> **Request a**
List every line in the records that contains the word "Вытяжки".

> **Extract provided**
————————

Saturday, February 28, 2009

Project 1929: "The True Heart"

Sylvia Townsend Warner, The True Heart. Originally published by Chatto & Windus, 1929. Reprinted by Virago Modern Classics.

The True Heart, as Sylvia Townsend Warner reveals in her very brief introduction to the Virago reprint, is based on the story of Eros and Psyche as told in Apuleius's The Golden Ass. The story in Apuleius is a folktale embedded in the larger narrative, a tale about the love of a beautiful mortal girl, Psyche, for the immortal Eros (Cupid), and about the quest she must undergo before she can be united with her love. Warner's veiled retelling is set in Victorian England, in the year 1873. Sukey Bond (Psyche) is a poor orphan who goes into service as a maid for a farm family in the Essex marshes, where she falls in love with Eric (Eros), the "idiot" son whom Mrs. Seaborn (Venus) has sent away to live on the farm. When Sukey's love for Eric is revealed, Mrs. Seaborn arrives to take him home, and Sukey begins her long journey to find him again—a journey that takes her to Buckingham Palace and an audience with Queen Victoria.

————————

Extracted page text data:
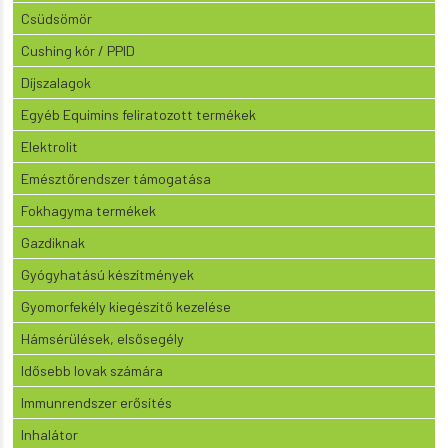
Csüdsömör
Cushing kór / PPID
Díjszalagok
Egyéb Equimins feliratozott termékek
Elektrolit
Emésztőrendszer támogatása
Fokhagyma termékek
Gazdiknak
Gyógyhatású készítmények
Gyomorfekély kiegészítő kezelése
Hámsérülések, elsősegély
Idősebb lovak számára
Immunrendszer erősítés
Inhalátor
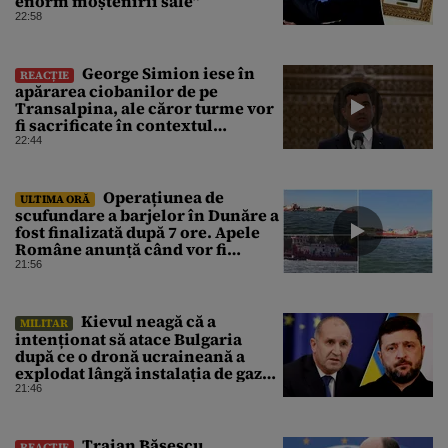
enorm moștenirii sale”
22:58
George Simion iese în
REACȚIE
apărarea ciobanilor de pe
Transalpina, ale căror turme vor
fi sacrificate în contextul
focarului de variolă ovină
22:44
Operațiunea de
ULTIMA ORĂ
scufundare a barjelor în Dunăre a
fost finalizată după 7 ore. Apele
Române anunță când vor fi
simțite efectele
21:56
Kievul neagă că a
MILITAR
intenționat să atace Bulgaria
după ce o dronă ucraineană a
explodat lângă instalația de gaz
de la granița României
21:46
Traian Băsescu
REACȚIE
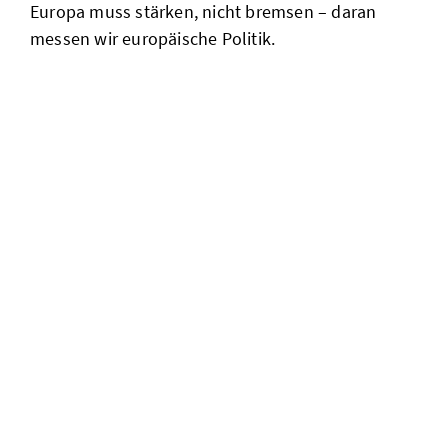
Europa muss stärken, nicht bremsen – daran
messen wir europäische Politik.
eu-
kommission
startet
konsultation
zu leitlinien
der csddd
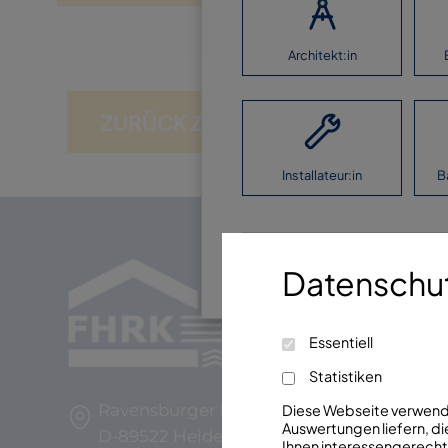
Architekt:in
ZURÜCK ZUR ÜBERSICHT
Installateur:in
B
Ich möchte keine Ang
Datenschut
Essentiell
Statistiken
Ravensburger Str. 29
Diese Webseite verwendet
Auswertungen liefern, die
D-89522 Heidenheim
Ihnen interessengerechte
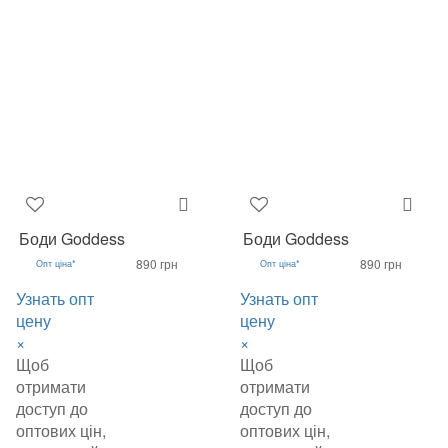
Боди Goddess
Боди Goddess
890 грн
890 грн
Опт ціна*
Опт ціна*
Узнать опт
Узнать опт
цену
цену
×
×
Щоб
Щоб
отримати
отримати
доступ до
доступ до
оптових цін,
оптових цін,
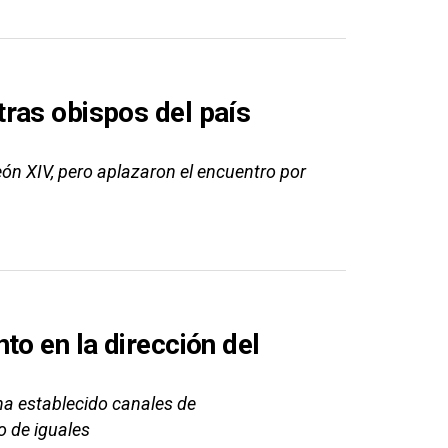
ras obispos del país
ón XIV, pero aplazaron el encuentro por
to en la dirección del
ha establecido canales de
o de iguales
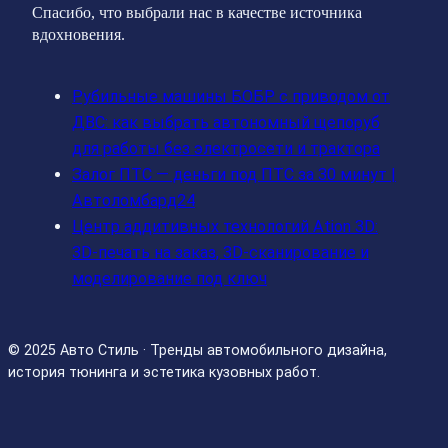
Спасибо, что выбрали нас в качестве источника
вдохновения.
Рубильные машины БОБР с приводом от
ДВС: как выбрать автономный щепоруб
для работы без электросети и трактора
Залог ПТС — деньги под ПТС за 30 минут |
Автоломбард24
Центр аддитивных технологий Ation 3D:
3D-печать на заказ, 3D-сканирование и
моделирование под ключ
© 2025 Авто Стиль · Тренды автомобильного дизайна,
история тюнинга и эстетика кузовных работ.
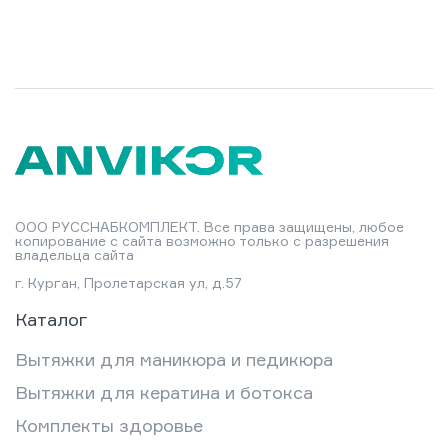
ООО РУССНАБКОМПЛЕКТ. Все права защищены, любое
копирование с сайта возможно только с разрешения
владельца сайта
г. Курган, Пролетарская ул, д.57
Каталог
Вытяжки для маникюра и педикюра
Вытяжки для кератина и ботокса
Комплекты здоровье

————————

> **Request b**
According to the post on The True Heart, in what year is Warner's retelling set?

> **Task result a**
Вытяжки для маникюра и педикюра
Вытяжки для кератина и ботокса

> **Task result b**
1873